**SOURCE TEXT:**
== == ==
This is my second net-worth updates report for the year 2018. For those new to my finance journey, net worth update is a simple report I post every month which tracks the progress of my journey to reach my financial goals.
My ultimate financial goal is to become a self-made millionaire by December 2024 (10 years plan). I have a strong believe that I can achieve this goal by saving and investing in high quality dividend paying blue-chip companies. I am a strong believer of ‘compounding’ power, and I believe if I can push myself now and build a decent net-worth, then the ‘compounding effect’ will give a heavy lifting in later part of my journey.
I am posting all my financial information in this website because I love to inspire and motivate people to start their own journey to reach their financial freedom. You could learn from my successes and failures (experience) and improve your financial knowledge.
Along the way, I make financial mistakes and will share my experience here with you. So, you could learn something, avoid those mistakes and save money.
== == ==
**SOURCE RECORDS:**
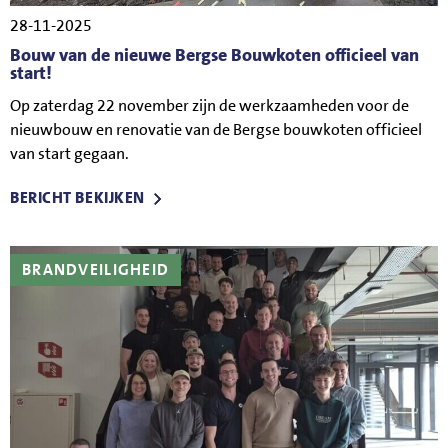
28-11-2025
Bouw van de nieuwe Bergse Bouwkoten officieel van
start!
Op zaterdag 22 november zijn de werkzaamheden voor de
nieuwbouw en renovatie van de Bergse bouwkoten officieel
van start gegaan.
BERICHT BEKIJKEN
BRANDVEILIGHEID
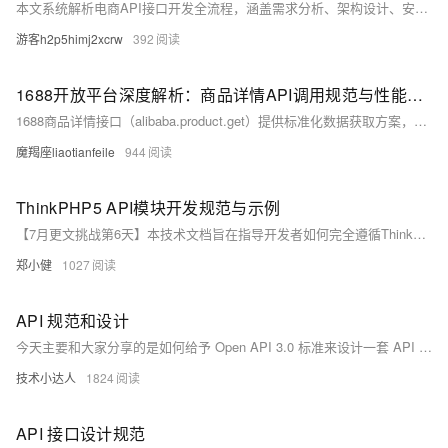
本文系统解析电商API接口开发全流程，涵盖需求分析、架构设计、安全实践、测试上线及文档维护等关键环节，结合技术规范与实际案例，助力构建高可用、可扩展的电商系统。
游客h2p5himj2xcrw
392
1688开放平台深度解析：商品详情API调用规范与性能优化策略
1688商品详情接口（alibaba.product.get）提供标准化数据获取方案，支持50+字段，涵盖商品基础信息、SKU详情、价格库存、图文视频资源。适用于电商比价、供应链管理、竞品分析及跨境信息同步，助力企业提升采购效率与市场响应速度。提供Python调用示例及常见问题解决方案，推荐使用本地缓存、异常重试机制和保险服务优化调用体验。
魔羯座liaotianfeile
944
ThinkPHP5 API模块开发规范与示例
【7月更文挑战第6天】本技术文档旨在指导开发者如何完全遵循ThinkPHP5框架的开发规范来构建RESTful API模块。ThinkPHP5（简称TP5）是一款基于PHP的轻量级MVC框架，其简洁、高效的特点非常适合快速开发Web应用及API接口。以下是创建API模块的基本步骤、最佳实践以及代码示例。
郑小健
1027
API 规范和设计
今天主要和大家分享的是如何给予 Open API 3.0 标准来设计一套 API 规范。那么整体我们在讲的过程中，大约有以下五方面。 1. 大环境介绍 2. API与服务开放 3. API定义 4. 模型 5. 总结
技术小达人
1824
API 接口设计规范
== == ==
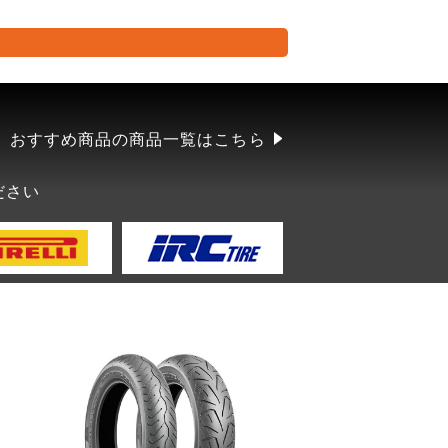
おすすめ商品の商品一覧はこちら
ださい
== == ==
**TASKS AND EXERCISES:**
1 - In the first block of the listing, rewrite the lines from the one containing "本文系统解析电商API接口开" to the one containing "ThinkPHP5 API模块开发规范与示例" as a Markdown table with the columns Row and Line, skipping any blank lines.
2 - Extend the net-worth update text by picking up right after its last sentence.

**ACTIVITY ANSWERS:**
1 -
| Row | Line |
|---|---|
| 1 | 本文系统解析电商API接口开发全流程，涵盖需求分析、架构设计、安全实践、测试上线及文档维护等关键环节，结合技术规范与实际案例，助力构建高可用、可扩展的电商系统。 |
| 2 | 游客h2p5himj2xcrw |
| 3 | 392 |
| 4 | 1688开放平台深度解析：商品详情API调用规范与性能优化策略 |
| 5 | 1688商品详情接口（alibaba.product.get）提供标准化数据获取方案，支持50+字段，涵盖商品基础信息、SKU详情、价格库存、图文视频资源。适用于电商比价、供应链管理、竞品分析及跨境信息同步，助力企业提升采购效率与市场响应速度。提供Python调用示例及常见问题解决方案，推荐使用本地缓存、异常重试机制和保险服务优化调用体验。 |
| 6 | 魔羯座liaotianfeile |
| 7 | 944 |
| 8 | ThinkPHP5 API模块开发规范与示例 |

2 -
Also, I like to publickly track my progress and get valuable advice from like-minded people.
In February 2018, my net-worth was down by $5200 or 2.65% from the last month updates, admid the recent upward trends in interest rates.
It is an expected result for me as the majority of our asset values are tide with the stock market, so my net-worth is depending on the markets performance.
A few years ago, I had only few bucks in stocks and also my wife was working. Thus, falling stock prices weren’t a big deal as our saving rate can make up for it and our net-worth went up each month.
Now my financial situation has been changed. I have over $220 K worth of assets in the stock market, and we are a single income family with a small kid. A few percentage ups/falls in the market would give a significant change in our net-worth. Our saving rate won’t help to make up for it.
And, it is not a first time I am experiencing a market correction. I have gone through stock market corrections before and I think I handled them pretty well too, buying good companies at discount.
I am doing exactly what I did before. I have been adding few high quality stocks from the depressed sectors. It helps boost my estimated yearly passive income to record high.
It is an unrealistic expectation to see our stocks go up in straight line forever. In reality stocks go up and down. It is a nature and we can’t control it.
If you have setbacks due to the recent sell-off, just relax. You are not alone. Take a time to review your holdings, and ensure that they can go through any economic cycles and continue make revenue for long-term. If you are unsure what to do, then seek advice from qualified financial professional.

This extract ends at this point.